RSV is a highly infectious virus that circulates every winter season, causing infections like bronchiolitis, said Dr. Barney Graham, professor at Morehouse School of Medicine and McLellan’s colleague in the vaccine research. 

It is the leading cause of hospitalizations for children under five years old, McLellan said. He also said RSV can be deadly to the elderly.

“It causes a lot of disease at the extremes of life, and in between you get repeatedly infected but don’t have a lot of severe ailments,” Graham said.

McLellan said most work on vaccines has historically not relied on much information about the molecular features of a particular virus.

“The earliest vaccines, you just had to grow up the pathogen, virus or bacteria, inactivate it, weaken it, inject it and hope that worked,” McLellan said. “You didn’t need to know anything about which proteins are on the surface.”

McLellan said an RSV vaccine using the traditional approach failed in the 1960s, and decades of research since then showed that RSV required an approach that took the virus’s unique structure into account, leading the team to develop structure-based vaccine design.

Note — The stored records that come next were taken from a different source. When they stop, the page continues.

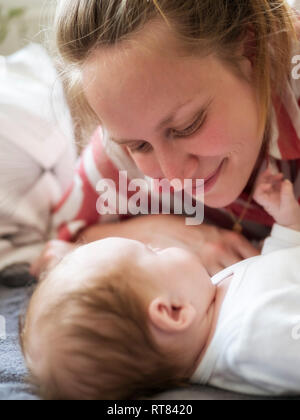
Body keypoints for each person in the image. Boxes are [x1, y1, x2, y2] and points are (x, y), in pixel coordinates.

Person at [44, 0, 300, 277]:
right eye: (139, 146)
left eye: (187, 126)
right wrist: (166, 234)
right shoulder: (117, 151)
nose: (173, 174)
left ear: (249, 49)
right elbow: (58, 250)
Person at [21, 166, 300, 400]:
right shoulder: (251, 339)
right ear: (173, 311)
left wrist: (286, 226)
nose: (159, 243)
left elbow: (275, 273)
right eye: (152, 251)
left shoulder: (211, 302)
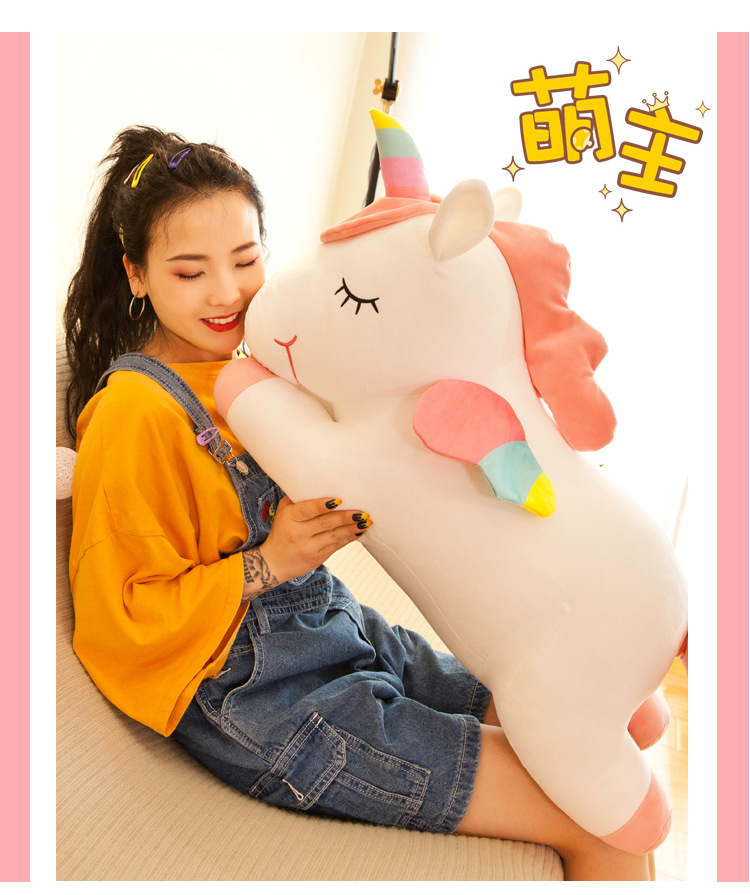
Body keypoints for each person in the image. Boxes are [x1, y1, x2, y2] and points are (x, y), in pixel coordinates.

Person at [64, 125, 653, 882]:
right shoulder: (133, 413)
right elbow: (119, 618)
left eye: (245, 259)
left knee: (608, 725)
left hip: (338, 628)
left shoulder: (264, 363)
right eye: (189, 271)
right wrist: (272, 561)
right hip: (267, 701)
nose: (227, 292)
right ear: (136, 274)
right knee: (605, 824)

McLellan said the researchers took a rational, engineering-style approach, starting by isolating thousands of antibodies from people who survived infection to determine which ones most effectively neutralized the virus. After gathering the best antibodies, McLellan said his lab used structural biology to identify where antibodies bound to the protein on the virus that causes infection.

“We create a three-dimensional map of the viral surface protein and all the antibodies that bind (to it), and then we use protein engineering to make changes, substitutions, optimizations to the viral protein,” McLellan said. “(When) we inject it (as a vaccine), it will elicit those best-in-class antibodies.”

McLellan and Graham’s research was used to create the first RSV vaccines for people over 60 and a vaccine for maternal immunization, which will immunize pregnant people in their third trimester and provide enough antibodies to protect their infants until they are six months old.

“Vaccines cost a certain amount, but the amount of severe illness, hospitalizations, deaths that it’s going to prevent will far outweigh that,” McLellan said. “We’re going to hopefully be protecting the very old and the very young.”

Graham said the structure-based vaccine concept behind their research has also been applied to make more effective vaccines for many viruses in addition to RSV, including COVID-19.

“RSV has often been dismissed or ignored as a thing that people didn’t work on very much,” Graham said. “But (it) turns out that RSV has helped lead the way for this whole new way of thinking about vaccine design.”